-- TASK INSTRUCTIONS --
Your task is to transcribe, word for word, the line containing "ratio are used to measure" and all lines that follow it to the end of the entries. Leave out the pictures.

-- DATASET ENTRIES --
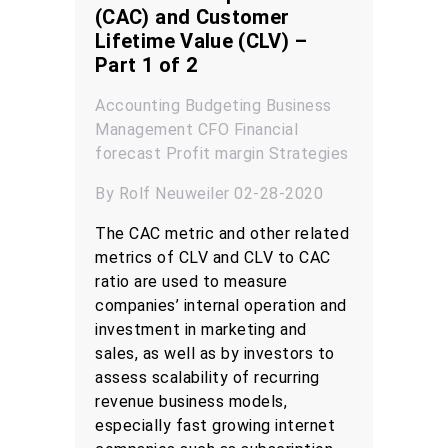
(CAC) and Customer
Lifetime Value (CLV) –
Part 1 of 2
Accounting
Budgeting
Business
Management
CFO
Financial
forecast
Profit margin
Strategies
By Rolf Neuweiler 02-28-2020
The CAC metric and other related
metrics of CLV and CLV to CAC
ratio are used to measure
companies’ internal operation and
investment in marketing and
sales, as well as by investors to
assess scalability of recurring
revenue business models,
especially fast growing internet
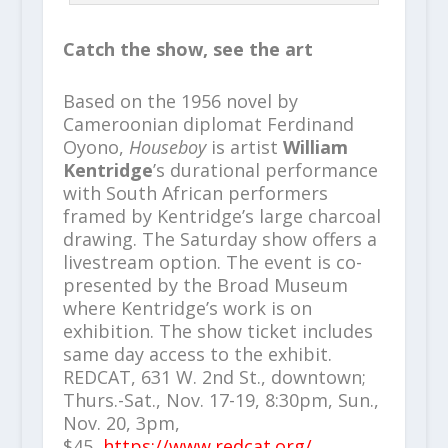
Catch the show, see the art
Based on the 1956 novel by
Cameroonian diplomat Ferdinand
Oyono,
Houseboy
is artist
William
Kentridge
’s durational performance
with South African performers
framed by Kentridge’s large charcoal
drawing. The Saturday show offers a
livestream option. The event is co-
presented by the Broad Museum
where Kentridge’s work is on
exhibition. The show ticket includes
same day access to the exhibit.
REDCAT, 631 W. 2nd St., downtown;
Thurs.-Sat., Nov. 17-19, 8:30pm, Sun.,
Nov. 20, 3pm,
$45,
https://www.redcat.org/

-- SOLUTION FOR THIS EXERCISE --
ratio are used to measure
companies’ internal operation and
investment in marketing and
sales, as well as by investors to
assess scalability of recurring
revenue business models,
especially fast growing internet
Catch the show, see the art
Based on the 1956 novel by
Cameroonian diplomat Ferdinand
Oyono,
Houseboy
is artist
William
Kentridge
’s durational performance
with South African performers
framed by Kentridge’s large charcoal
drawing. The Saturday show offers a
livestream option. The event is co-
presented by the Broad Museum
where Kentridge’s work is on
exhibition. The show ticket includes
same day access to the exhibit.
REDCAT, 631 W. 2nd St., downtown;
Thurs.-Sat., Nov. 17-19, 8:30pm, Sun.,
Nov. 20, 3pm,
$45,
https://www.redcat.org/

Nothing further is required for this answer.